## What this task involves
Report how many lines below include the string "Weergaves". Please keep the reply to that number.
_ _ _ _
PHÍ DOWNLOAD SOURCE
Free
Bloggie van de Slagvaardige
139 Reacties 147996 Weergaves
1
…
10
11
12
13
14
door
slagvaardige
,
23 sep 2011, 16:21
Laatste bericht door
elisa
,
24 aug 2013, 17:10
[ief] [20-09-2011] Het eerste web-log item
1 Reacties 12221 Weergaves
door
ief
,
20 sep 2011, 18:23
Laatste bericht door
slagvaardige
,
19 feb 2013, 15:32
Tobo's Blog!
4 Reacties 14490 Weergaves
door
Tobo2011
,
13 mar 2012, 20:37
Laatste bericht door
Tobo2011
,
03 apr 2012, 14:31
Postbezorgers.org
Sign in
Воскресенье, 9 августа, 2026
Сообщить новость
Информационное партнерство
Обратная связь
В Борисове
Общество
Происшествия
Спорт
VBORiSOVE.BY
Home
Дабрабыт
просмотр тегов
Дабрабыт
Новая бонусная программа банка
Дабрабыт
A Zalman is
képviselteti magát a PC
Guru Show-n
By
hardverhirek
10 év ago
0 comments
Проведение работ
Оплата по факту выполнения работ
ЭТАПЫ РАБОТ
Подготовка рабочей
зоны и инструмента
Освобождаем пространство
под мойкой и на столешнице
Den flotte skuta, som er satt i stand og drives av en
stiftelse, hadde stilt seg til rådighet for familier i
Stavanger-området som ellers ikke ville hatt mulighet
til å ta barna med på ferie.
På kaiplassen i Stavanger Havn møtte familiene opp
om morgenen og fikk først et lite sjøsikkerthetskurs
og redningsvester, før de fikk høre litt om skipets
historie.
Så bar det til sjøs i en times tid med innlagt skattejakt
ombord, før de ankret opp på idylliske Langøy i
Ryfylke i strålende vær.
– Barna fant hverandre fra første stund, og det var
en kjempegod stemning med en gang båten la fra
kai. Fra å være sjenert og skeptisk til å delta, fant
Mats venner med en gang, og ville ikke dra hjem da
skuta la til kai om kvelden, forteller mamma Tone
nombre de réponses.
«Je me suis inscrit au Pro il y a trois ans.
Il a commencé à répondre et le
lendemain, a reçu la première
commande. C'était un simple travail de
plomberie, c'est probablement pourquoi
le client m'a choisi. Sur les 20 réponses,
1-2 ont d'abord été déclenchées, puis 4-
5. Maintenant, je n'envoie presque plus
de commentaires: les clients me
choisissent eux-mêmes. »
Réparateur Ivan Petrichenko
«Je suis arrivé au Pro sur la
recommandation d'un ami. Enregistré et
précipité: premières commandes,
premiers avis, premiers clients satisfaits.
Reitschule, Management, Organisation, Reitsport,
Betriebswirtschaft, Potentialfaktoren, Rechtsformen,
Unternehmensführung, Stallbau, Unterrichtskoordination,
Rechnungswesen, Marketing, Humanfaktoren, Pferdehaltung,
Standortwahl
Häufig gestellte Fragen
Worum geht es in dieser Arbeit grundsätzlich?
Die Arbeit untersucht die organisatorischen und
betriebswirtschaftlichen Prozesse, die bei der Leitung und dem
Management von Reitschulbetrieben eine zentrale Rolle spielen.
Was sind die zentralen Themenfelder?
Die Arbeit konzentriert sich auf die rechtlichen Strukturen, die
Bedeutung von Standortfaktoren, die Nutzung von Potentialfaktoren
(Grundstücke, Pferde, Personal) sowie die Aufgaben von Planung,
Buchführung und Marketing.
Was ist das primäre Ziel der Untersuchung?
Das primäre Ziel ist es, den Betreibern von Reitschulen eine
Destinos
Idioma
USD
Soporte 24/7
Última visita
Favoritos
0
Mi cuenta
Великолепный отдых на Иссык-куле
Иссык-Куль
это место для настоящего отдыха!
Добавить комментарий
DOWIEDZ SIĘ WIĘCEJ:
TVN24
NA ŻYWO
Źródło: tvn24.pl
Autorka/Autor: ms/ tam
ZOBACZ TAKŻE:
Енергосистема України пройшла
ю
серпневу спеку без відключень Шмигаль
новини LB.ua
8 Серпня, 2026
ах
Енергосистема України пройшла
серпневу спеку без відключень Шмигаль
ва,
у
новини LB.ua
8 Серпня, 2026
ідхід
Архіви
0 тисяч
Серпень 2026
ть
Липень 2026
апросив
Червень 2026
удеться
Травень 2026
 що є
_ _ _ _
## Solution to the problem
3